• _Extracted material_
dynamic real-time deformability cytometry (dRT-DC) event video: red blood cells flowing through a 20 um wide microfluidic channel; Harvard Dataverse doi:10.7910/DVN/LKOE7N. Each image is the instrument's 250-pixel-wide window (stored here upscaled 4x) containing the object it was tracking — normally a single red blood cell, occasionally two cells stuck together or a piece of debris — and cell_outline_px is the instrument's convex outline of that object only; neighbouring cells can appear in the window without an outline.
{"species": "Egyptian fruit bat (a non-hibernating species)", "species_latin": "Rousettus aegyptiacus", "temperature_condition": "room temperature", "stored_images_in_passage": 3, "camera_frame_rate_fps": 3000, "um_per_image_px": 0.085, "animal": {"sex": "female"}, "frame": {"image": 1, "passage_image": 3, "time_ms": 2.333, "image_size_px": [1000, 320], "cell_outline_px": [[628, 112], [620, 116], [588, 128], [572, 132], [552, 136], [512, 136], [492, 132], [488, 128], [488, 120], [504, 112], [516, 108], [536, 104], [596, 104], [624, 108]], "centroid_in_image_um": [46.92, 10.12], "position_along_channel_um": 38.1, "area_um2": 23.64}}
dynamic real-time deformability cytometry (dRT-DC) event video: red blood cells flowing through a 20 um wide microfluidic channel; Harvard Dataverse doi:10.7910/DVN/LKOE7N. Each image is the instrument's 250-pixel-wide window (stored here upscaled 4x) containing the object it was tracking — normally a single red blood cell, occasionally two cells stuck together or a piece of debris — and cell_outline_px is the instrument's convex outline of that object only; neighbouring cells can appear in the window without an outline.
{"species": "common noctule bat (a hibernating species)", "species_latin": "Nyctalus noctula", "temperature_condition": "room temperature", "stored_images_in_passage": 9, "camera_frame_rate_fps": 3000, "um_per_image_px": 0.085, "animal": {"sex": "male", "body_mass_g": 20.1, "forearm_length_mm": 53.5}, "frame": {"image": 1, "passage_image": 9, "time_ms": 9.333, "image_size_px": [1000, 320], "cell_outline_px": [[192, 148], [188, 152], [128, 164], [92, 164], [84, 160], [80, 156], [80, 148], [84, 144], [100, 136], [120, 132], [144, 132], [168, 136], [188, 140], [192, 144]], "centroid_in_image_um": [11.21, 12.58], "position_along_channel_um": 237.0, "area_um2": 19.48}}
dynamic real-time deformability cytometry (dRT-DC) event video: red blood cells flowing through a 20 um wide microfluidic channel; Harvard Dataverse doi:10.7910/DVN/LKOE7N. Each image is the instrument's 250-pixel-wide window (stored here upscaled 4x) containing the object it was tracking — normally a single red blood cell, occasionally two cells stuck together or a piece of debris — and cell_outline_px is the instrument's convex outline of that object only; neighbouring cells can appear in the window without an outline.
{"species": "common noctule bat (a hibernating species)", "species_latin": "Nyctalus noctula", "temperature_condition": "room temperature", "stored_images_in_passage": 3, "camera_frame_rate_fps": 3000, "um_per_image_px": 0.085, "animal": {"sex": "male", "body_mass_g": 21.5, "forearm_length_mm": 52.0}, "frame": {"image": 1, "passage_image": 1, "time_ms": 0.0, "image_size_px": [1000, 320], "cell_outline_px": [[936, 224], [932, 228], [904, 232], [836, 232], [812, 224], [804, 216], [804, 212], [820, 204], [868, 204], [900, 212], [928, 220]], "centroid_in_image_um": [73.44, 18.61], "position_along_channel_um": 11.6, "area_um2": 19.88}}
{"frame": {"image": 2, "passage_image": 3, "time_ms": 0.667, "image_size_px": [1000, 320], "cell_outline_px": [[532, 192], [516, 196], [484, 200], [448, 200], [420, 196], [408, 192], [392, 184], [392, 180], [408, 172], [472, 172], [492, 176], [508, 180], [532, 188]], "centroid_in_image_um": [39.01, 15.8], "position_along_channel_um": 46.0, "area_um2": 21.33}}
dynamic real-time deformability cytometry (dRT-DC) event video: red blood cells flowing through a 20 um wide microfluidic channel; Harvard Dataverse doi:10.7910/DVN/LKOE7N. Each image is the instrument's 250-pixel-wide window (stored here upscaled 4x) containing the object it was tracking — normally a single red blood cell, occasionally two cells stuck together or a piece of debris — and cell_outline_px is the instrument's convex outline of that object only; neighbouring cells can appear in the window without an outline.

• _What is being asked_
Repeat the data precisely, reproducing every entry.

• _In response_
dynamic real-time deformability cytometry (dRT-DC) event video: red blood cells flowing through a 20 um wide microfluidic channel; Harvard Dataverse doi:10.7910/DVN/LKOE7N. Each image is the instrument's 250-pixel-wide window (stored here upscaled 4x) containing the object it was tracking — normally a single red blood cell, occasionally two cells stuck together or a piece of debris — and cell_outline_px is the instrument's convex outline of that object only; neighbouring cells can appear in the window without an outline.
{"species": "Egyptian fruit bat (a non-hibernating species)", "species_latin": "Rousettus aegyptiacus", "temperature_condition": "room temperature", "stored_images_in_passage": 3, "camera_frame_rate_fps": 3000, "um_per_image_px": 0.085, "animal": {"sex": "female"}, "frame": {"image": 1, "passage_image": 3, "time_ms": 2.333, "image_size_px": [1000, 320], "cell_outline_px": [[628, 112], [620, 116], [588, 128], [572, 132], [552, 136], [512, 136], [492, 132], [488, 128], [488, 120], [504, 112], [516, 108], [536, 104], [596, 104], [624, 108]], "centroid_in_image_um": [46.92, 10.12], "position_along_channel_um": 38.1, "area_um2": 23.64}}
dynamic real-time deformability cytometry (dRT-DC) event video: red blood cells flowing through a 20 um wide microfluidic channel; Harvard Dataverse doi:10.7910/DVN/LKOE7N. Each image is the instrument's 250-pixel-wide window (stored here upscaled 4x) containing the object it was tracking — normally a single red blood cell, occasionally two cells stuck together or a piece of debris — and cell_outline_px is the instrument's convex outline of that object only; neighbouring cells can appear in the window without an outline.
{"species": "common noctule bat (a hibernating species)", "species_latin": "Nyctalus noctula", "temperature_condition": "room temperature", "stored_images_in_passage": 9, "camera_frame_rate_fps": 3000, "um_per_image_px": 0.085, "animal": {"sex": "male", "body_mass_g": 20.1, "forearm_length_mm": 53.5}, "frame": {"image": 1, "passage_image": 9, "time_ms": 9.333, "image_size_px": [1000, 320], "cell_outline_px": [[192, 148], [188, 152], [128, 164], [92, 164], [84, 160], [80, 156], [80, 148], [84, 144], [100, 136], [120, 132], [144, 132], [168, 136], [188, 140], [192, 144]], "centroid_in_image_um": [11.21, 12.58], "position_along_channel_um": 237.0, "area_um2": 19.48}}
dynamic real-time deformability cytometry (dRT-DC) event video: red blood cells flowing through a 20 um wide microfluidic channel; Harvard Dataverse doi:10.7910/DVN/LKOE7N. Each image is the instrument's 250-pixel-wide window (stored here upscaled 4x) containing the object it was tracking — normally a single red blood cell, occasionally two cells stuck together or a piece of debris — and cell_outline_px is the instrument's convex outline of that object only; neighbouring cells can appear in the window without an outline.
{"species": "common noctule bat (a hibernating species)", "species_latin": "Nyctalus noctula", "temperature_condition": "room temperature", "stored_images_in_passage": 3, "camera_frame_rate_fps": 3000, "um_per_image_px": 0.085, "animal": {"sex": "male", "body_mass_g": 21.5, "forearm_length_mm": 52.0}, "frame": {"image": 1, "passage_image": 1, "time_ms": 0.0, "image_size_px": [1000, 320], "cell_outline_px": [[936, 224], [932, 228], [904, 232], [836, 232], [812, 224], [804, 216], [804, 212], [820, 204], [868, 204], [900, 212], [928, 220]], "centroid_in_image_um": [73.44, 18.61], "position_along_channel_um": 11.6, "area_um2": 19.88}}
{"frame": {"image": 2, "passage_image": 3, "time_ms": 0.667, "image_size_px": [1000, 320], "cell_outline_px": [[532, 192], [516, 196], [484, 200], [448, 200], [420, 196], [408, 192], [392, 184], [392, 180], [408, 172], [472, 172], [492, 176], [508, 180], [532, 188]], "centroid_in_image_um": [39.01, 15.8], "position_along_channel_um": 46.0, "area_um2": 21.33}}
dynamic real-time deformability cytometry (dRT-DC) event video: red blood cells flowing through a 20 um wide microfluidic channel; Harvard Dataverse doi:10.7910/DVN/LKOE7N. Each image is the instrument's 250-pixel-wide window (stored here upscaled 4x) containing the object it was tracking — normally a single red blood cell, occasionally two cells stuck together or a piece of debris — and cell_outline_px is the instrument's convex outline of that object only; neighbouring cells can appear in the window without an outline.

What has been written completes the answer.